Having Fun With Buckwheat

cast iron skillet

Tonight was a good night. Tonight the Caviarblog team decided to recreate the world famous blini’s from Restaurant Gary Danko. Our recreation was largely a reverse engineering effort given that we didn’t have the recipe. We got as close as we could and I must say they came out damn tasty.

the magic number

To accompany our blinis, we had the trio of delectable roe seen to the right: Paddlefish, White Sturgeon and Trout caviar. These three offered us a nice wide range in grain size, flavor, and price.

trout, white sturgeon, and paddlefish

The trout is the largest of the three as you can see in our picture. It is roughly twice as large as the White Sturgeon, which is the species Acipenser Transmontanus.
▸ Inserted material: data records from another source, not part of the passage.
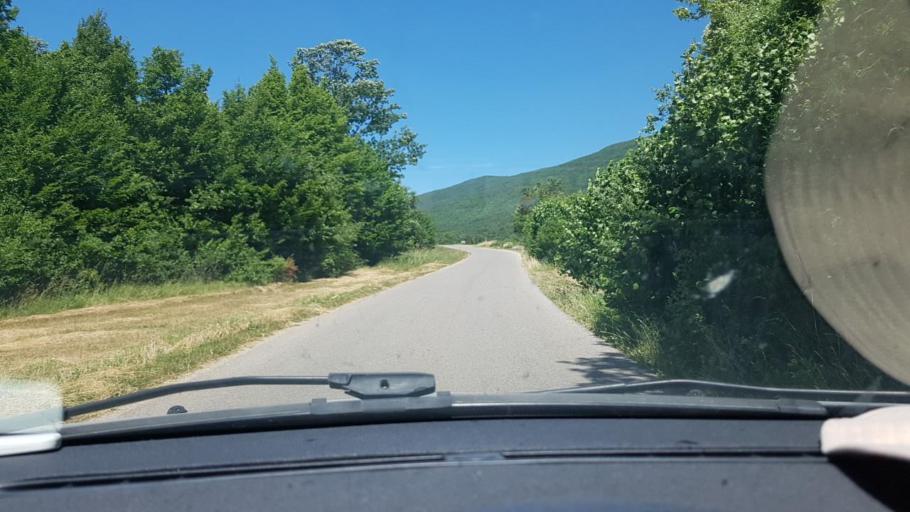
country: HR
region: Licko-Senjska
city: Otocac
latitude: 44.8034
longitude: 15.3634
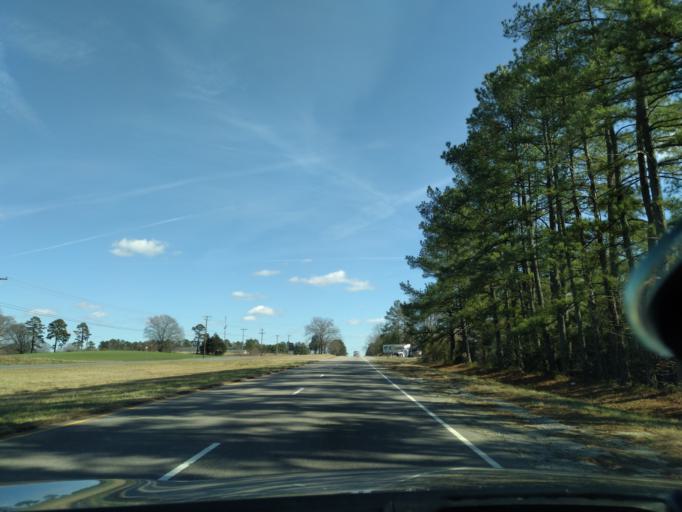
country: US
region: Virginia
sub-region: Nottoway County
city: Crewe
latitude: 37.1900
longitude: -78.1646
It in turn is also roughly twice as large as the Paddlefish.

The size is definitely not the driving factor in the price, as the trout is least expensive of the bunch at roughly $15-20/oz. Trout caviar is one of the best values in caviar. It has a mild briny flavor that will immediately separate it from the similar looking Salmon Roe, or Ikura, that is familiar to sushi eaters. Ikura is usually a bit more salty. This was a hard shelled trout roe and the pop created tiny little flavor explosions in our mouths.
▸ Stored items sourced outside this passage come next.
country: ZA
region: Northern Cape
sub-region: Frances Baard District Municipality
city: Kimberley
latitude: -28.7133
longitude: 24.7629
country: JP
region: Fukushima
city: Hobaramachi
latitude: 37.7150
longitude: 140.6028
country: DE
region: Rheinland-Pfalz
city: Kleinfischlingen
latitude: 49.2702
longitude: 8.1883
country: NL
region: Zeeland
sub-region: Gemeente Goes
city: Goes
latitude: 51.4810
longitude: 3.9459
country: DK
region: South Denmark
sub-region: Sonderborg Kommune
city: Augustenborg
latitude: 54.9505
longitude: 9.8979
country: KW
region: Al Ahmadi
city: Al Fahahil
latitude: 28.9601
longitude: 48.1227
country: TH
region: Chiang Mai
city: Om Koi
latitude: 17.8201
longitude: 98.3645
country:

This roe was delicious by itself but was just scrumptious on our blini. Here you can see a bite we made with some smoked salmon and a little creme fraiche.
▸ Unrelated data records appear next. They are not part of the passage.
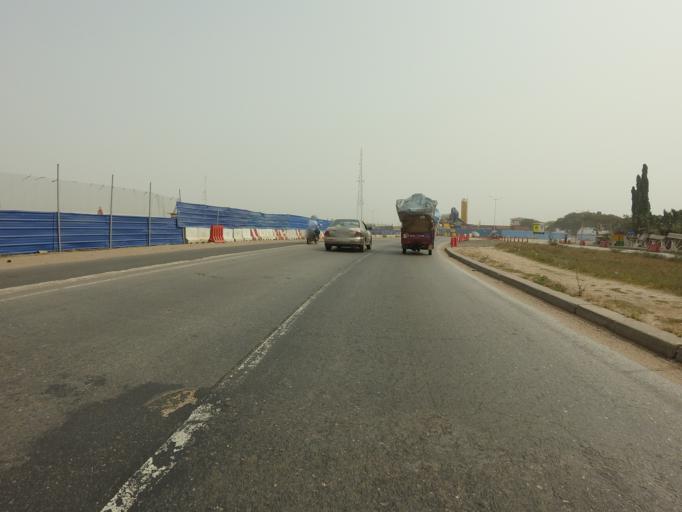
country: GH
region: Greater Accra
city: Tema
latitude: 5.6851
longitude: -0.0160
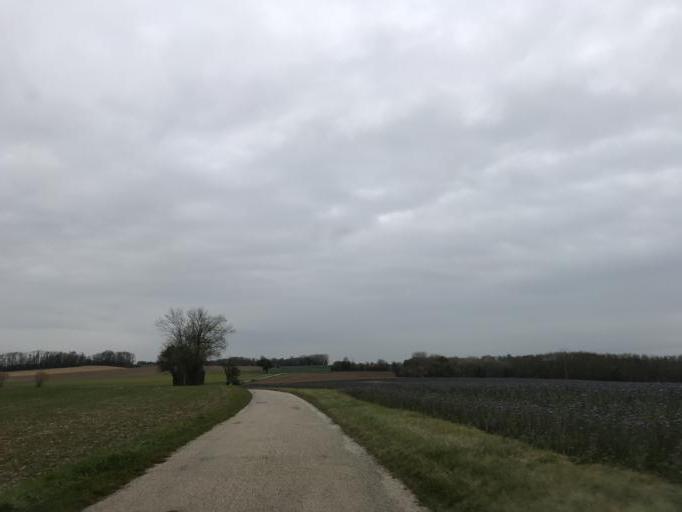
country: FR
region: Rhone-Alpes
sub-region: Departement de l'Ain
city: Saint-Maurice-de-Beynost
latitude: 45.8398
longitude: 4.9680
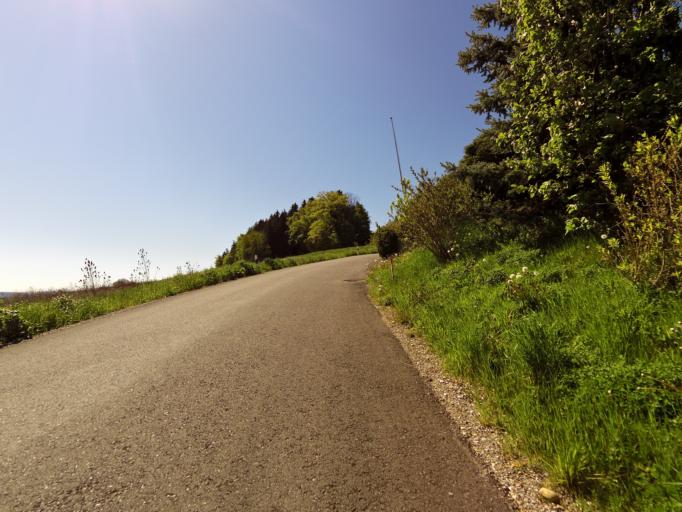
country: CH
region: Thurgau
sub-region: Weinfelden District
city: Berg
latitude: 47.5817
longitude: 9.1585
Paddlefish is priced just a tad bit higher than the trout, usually at $25-35/oz. When we tasted it off our hand in its purest form, we noticed a good flavor that had a slightly bitter finish (in a good way). Paddlefish makes a great compliment to a lot of flavors and you can see here they we added a little spice with a few chilies. This is a great example of having fun with Caviar.

just a little spice

Last but definitely not least was the white sturgeon.  It is the highest priced of the bunch and usually runs around $60-70/oz. As always, it was a real treat to have genuine sturgeon caviar. The white sturgeon had a nice complex, even robust, flavor. Eaten straight off the hand, it was a delightful treat. We also enjoyed it with our buckwheat blini in variety of combinations. The warm blini and the almost creamy caviar made for a real cozy night.